Juízes de primeira e segunda instância não poderão determinar
a prisão, mesmo em flagrante de crime inafiançável, e nem aprovar ações de
busca e apreensão na residência ou gabinetes dos parlamentares. A PEC reverte
parte do fim do foro privilegiado, restrito pelo Supremo aos casos que envolvam
o mandato, e diz que apenas o STF poderá permitir essas investigações, mesmo
que se tratem de crimes comuns.
Além disso, a PEC proíbe que o Judiciário determine o
afastamento de um parlamentar, como já ocorreu com o senador Aécio Neves
(PSDB-MG) e mais recentemente com o deputado Wilson Santiago (PTB-PB), acusado
de liderar um esquema de desvio de verbas públicas. Ambos tiveram a suspensão
do cargo rejeitada pelo Congresso.
O caso do petebista até hoje sequer chegou ao Conselho de
Ética, mais de um ano após a votação. “Com a PEC você tira do Judiciário a
prerrogativa de afastar um deputado. Somente o Congresso vai poder analisar
isso. É uma espécie de delimitação maior da fronteira entre o Judiciário e o
Legislativo”, disse o advogado Moroni Costa.
Outro dispositivo desenhado especificamente para evitar algo
que ocorreu com Silveira é que, se a prisão for mantida pelo Congresso, o juiz
competente deverá promover em 24 horas uma audiência de custódia e decidir
sobre o pedido do Ministério Público para conceder a liberdade provisória,
aplicar medidas cautelares ou converter a prisão de em flagrante em preventiva.
Havia a expectativa entre os deputados de que Silveira seria
solto na audiência de custódia na quinta-feira, já que o procurador-geral da
República, Augusto Aras, pediu que a prisão fosse domiciliar e com tornozeleira
eletrônica após denuncia-lo ao STF, mas o juiz disse no dia que só analisaria o
pedido do MP após a votação da Câmara. Até o momento, Silveira continua preso.
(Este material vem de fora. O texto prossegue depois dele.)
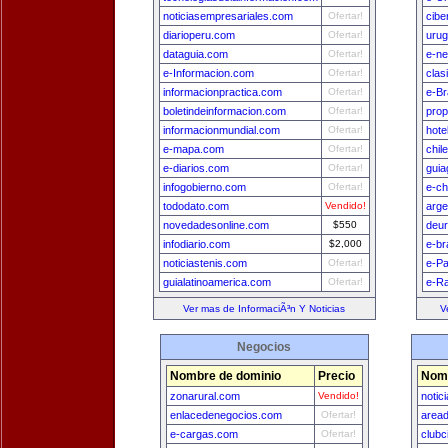
noticiasempresariales.com
Ofertar!
cibe
diarioperu.com
Ofertar!
uru
dataguia.com
Ofertar!
e-n
e-Informacion.com
Ofertar!
clas
informacionpractica.com
Ofertar!
e-Br
boletindeinformacion.com
Ofertar!
prop
informacionmundial.com
Ofertar!
hote
e-mapa.com
Ofertar!
chil
e-diarios.com
Ofertar!
guia
infogobierno.com
Ofertar!
e-ch
tododato.com
Vendido!
arge
novedadesonline.com
$550
deu
infodiario.com
$2,000
e-br
noticiastenis.com
Ofertar!
e-Pa
guialatinoamerica.com
Ofertar!
e-Ra
Ver mas de InformaciÃ³n Y Noticias
V
Negocios
Nombre de dominio
Precio
Nomb
zonarural.com
Vendido!
notic
enlacedenegocios.com
Ofertar!
area
e-cargas.com
Ofertar!
clubc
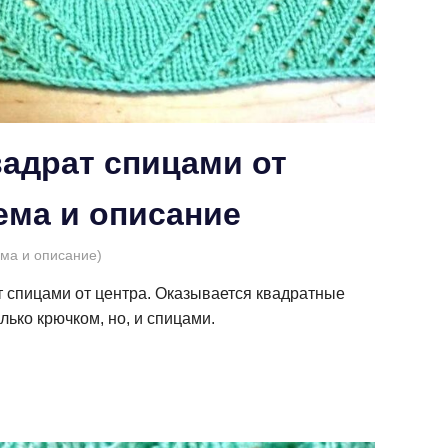
адрат спицами от
ема и описание
ема и описание)
т спицами от центра. Оказывается квадратные
лько крючком, но, и спицами.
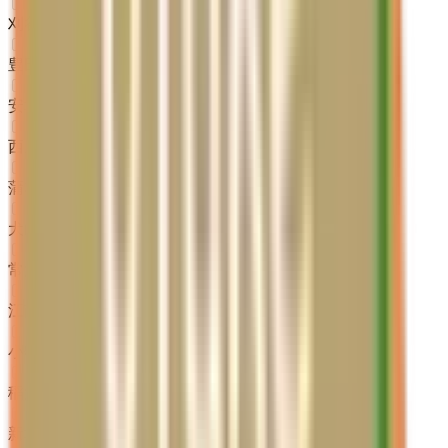
刈谷市
(
0
)
豊田市
(
0
)
安城市
(
0
)
西尾市
(
0
)
蒲郡市
(
0
)
犬山市
(
0
)
常滑市
(
0
)
江南市
(
0
)
小牧市
(
0
)
稲沢市
(
0
)
新城市
(
0
)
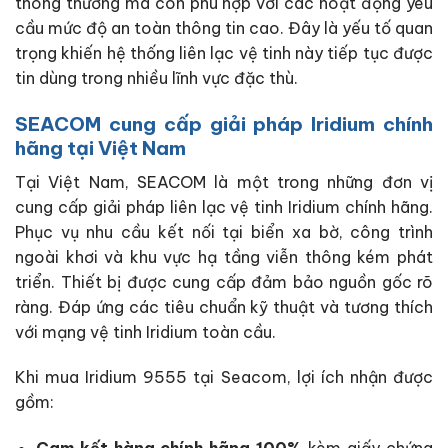
thông thường mà còn phù hợp với các hoạt động yêu
cầu mức độ an toàn thông tin cao. Đây là yếu tố quan
trọng khiến hệ thống liên lạc vệ tinh này tiếp tục được
tin dùng trong nhiều lĩnh vực đặc thù.
SEACOM cung cấp giải pháp Iridium chính
hãng tại Việt Nam
Tại Việt Nam, SEACOM là một trong những đơn vị
cung cấp giải pháp liên lạc vệ tinh Iridium chính hãng.
Phục vụ nhu cầu kết nối tại biển xa bờ, công trình
ngoài khơi và khu vực hạ tầng viễn thông kém phát
triển. Thiết bị được cung cấp đảm bảo nguồn gốc rõ
ràng. Đáp ứng các tiêu chuẩn kỹ thuật và tương thích
với mạng vệ tinh Iridium toàn cầu.
Khi mua Iridium 9555 tại Seacom, lợi ích nhận được
gồm:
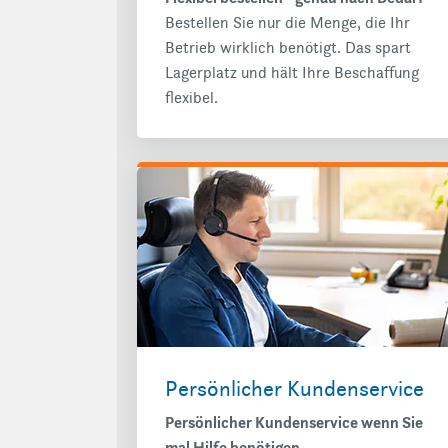
Bestellen Sie nur die Menge, die Ihr
Betrieb wirklich benötigt. Das spart
Lagerplatz und hält Ihre Beschaffung
flexibel.
Persönlicher Kundenservice
Persönlicher Kundenservice wenn Sie
mal Hilfe benötigen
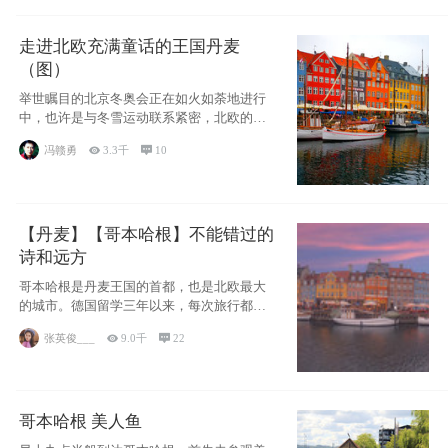
走进北欧充满童话的王国丹麦
（图）
举世瞩目的北京冬奥会正在如火如荼地进行
中，也许是与冬雪运动联系紧密，北欧的一
些国家因
冯赣勇

3.3千

10
【丹麦】【哥本哈根】不能错过的
诗和远方
哥本哈根是丹麦王国的首都，也是北欧最大
的城市。德国留学三年以来，每次旅行都是
一路向南，在内陆生活久了
张英俊___

9.0千

22
哥本哈根 美人鱼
O processo contra ele no Conselho de Ética começou a tramitar ontem, mas, nos
bastidores, os parlamentares do Centrão falam em evitar a cassação e aplicar
uma suspensão de 90 dias do cargo.
LEI DA FICHA LIMPA - O texto da PEC ainda determina que a Lei
de Ficha Limpa só valerá para tornar algum político inelegível quando houver o
duplo grau de jurisdição, mesmo que a primeira decisão seja colegiada. Hoje os
parlamentares federais são julgados pelas turmas do STF e podem ficar
inelegíveis com a condenação apenas por uma instância, por esta ser colegiada.
Com a mudança, seria exigido um julgamento pelo pleno.
Para a deputada Fernanda Melchiona (Psol-RS), não se trata de
regulamentação da imunidade parlamentar, mas um “salvo conduto” para qualquer
tipo de crime. “Com tantos casos de corrupção e mais recentemente de
autoritarismo parece a PEC da Impunidade”, disse.